* [Exercise requirements] Put every item below into a numbered list, leaving out any blank lines.

* [Available data]
────────────────────

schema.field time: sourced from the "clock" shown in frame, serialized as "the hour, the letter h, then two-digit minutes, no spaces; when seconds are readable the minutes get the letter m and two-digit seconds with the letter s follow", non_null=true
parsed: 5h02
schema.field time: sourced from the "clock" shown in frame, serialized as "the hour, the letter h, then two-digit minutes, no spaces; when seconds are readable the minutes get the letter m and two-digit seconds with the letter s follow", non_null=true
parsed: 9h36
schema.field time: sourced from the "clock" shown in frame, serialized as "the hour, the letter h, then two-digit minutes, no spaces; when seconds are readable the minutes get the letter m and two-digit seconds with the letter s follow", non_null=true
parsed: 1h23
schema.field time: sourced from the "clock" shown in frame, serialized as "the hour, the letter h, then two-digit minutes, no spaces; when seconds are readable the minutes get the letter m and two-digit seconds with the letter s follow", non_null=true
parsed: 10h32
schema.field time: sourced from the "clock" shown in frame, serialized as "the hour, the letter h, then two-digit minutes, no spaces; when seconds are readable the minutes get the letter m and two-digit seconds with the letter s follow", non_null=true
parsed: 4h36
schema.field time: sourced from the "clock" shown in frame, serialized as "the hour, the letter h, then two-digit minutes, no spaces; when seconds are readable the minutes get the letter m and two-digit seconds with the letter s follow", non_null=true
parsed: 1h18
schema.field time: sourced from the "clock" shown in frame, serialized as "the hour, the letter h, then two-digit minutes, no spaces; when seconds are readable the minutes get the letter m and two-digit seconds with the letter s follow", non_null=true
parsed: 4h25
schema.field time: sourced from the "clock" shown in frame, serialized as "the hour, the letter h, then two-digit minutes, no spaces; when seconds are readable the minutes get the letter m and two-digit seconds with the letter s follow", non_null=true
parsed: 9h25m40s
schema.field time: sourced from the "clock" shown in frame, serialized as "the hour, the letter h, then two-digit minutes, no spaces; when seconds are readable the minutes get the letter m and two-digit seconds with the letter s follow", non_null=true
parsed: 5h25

────────────────────

* [Correct output]
1. schema.field time: sourced from the "clock" shown in frame, serialized as "the hour, the letter h, then two-digit minutes, no spaces; when seconds are readable the minutes get the letter m and two-digit seconds with the letter s follow", non_null=true
2. parsed: 5h02
3. schema.field time: sourced from the "clock" shown in frame, serialized as "the hour, the letter h, then two-digit minutes, no spaces; when seconds are readable the minutes get the letter m and two-digit seconds with the letter s follow", non_null=true
4. parsed: 9h36
5. schema.field time: sourced from the "clock" shown in frame, serialized as "the hour, the letter h, then two-digit minutes, no spaces; when seconds are readable the minutes get the letter m and two-digit seconds with the letter s follow", non_null=true
6. parsed: 1h23
7. schema.field time: sourced from the "clock" shown in frame, serialized as "the hour, the letter h, then two-digit minutes, no spaces; when seconds are readable the minutes get the letter m and two-digit seconds with the letter s follow", non_null=true
8. parsed: 10h32
9. schema.field time: sourced from the "clock" shown in frame, serialized as "the hour, the letter h, then two-digit minutes, no spaces; when seconds are readable the minutes get the letter m and two-digit seconds with the letter s follow", non_null=true
10. parsed: 4h36
11. schema.field time: sourced from the "clock" shown in frame, serialized as "the hour, the letter h, then two-digit minutes, no spaces; when seconds are readable the minutes get the letter m and two-digit seconds with the letter s follow", non_null=true
12. parsed: 1h18
13. schema.field time: sourced from the "clock" shown in frame, serialized as "the hour, the letter h, then two-digit minutes, no spaces; when seconds are readable the minutes get the letter m and two-digit seconds with the letter s follow", non_null=true
14. parsed: 4h25
15. schema.field time: sourced from the "clock" shown in frame, serialized as "the hour, the letter h, then two-digit minutes, no spaces; when seconds are readable the minutes get the letter m and two-digit seconds with the letter s follow", non_null=true
16. parsed: 9h25m40s
17. schema.field time: sourced from the "clock" shown in frame, serialized as "the hour, the letter h, then two-digit minutes, no spaces; when seconds are readable the minutes get the letter m and two-digit seconds with the letter s follow", non_null=true
18. parsed: 5h25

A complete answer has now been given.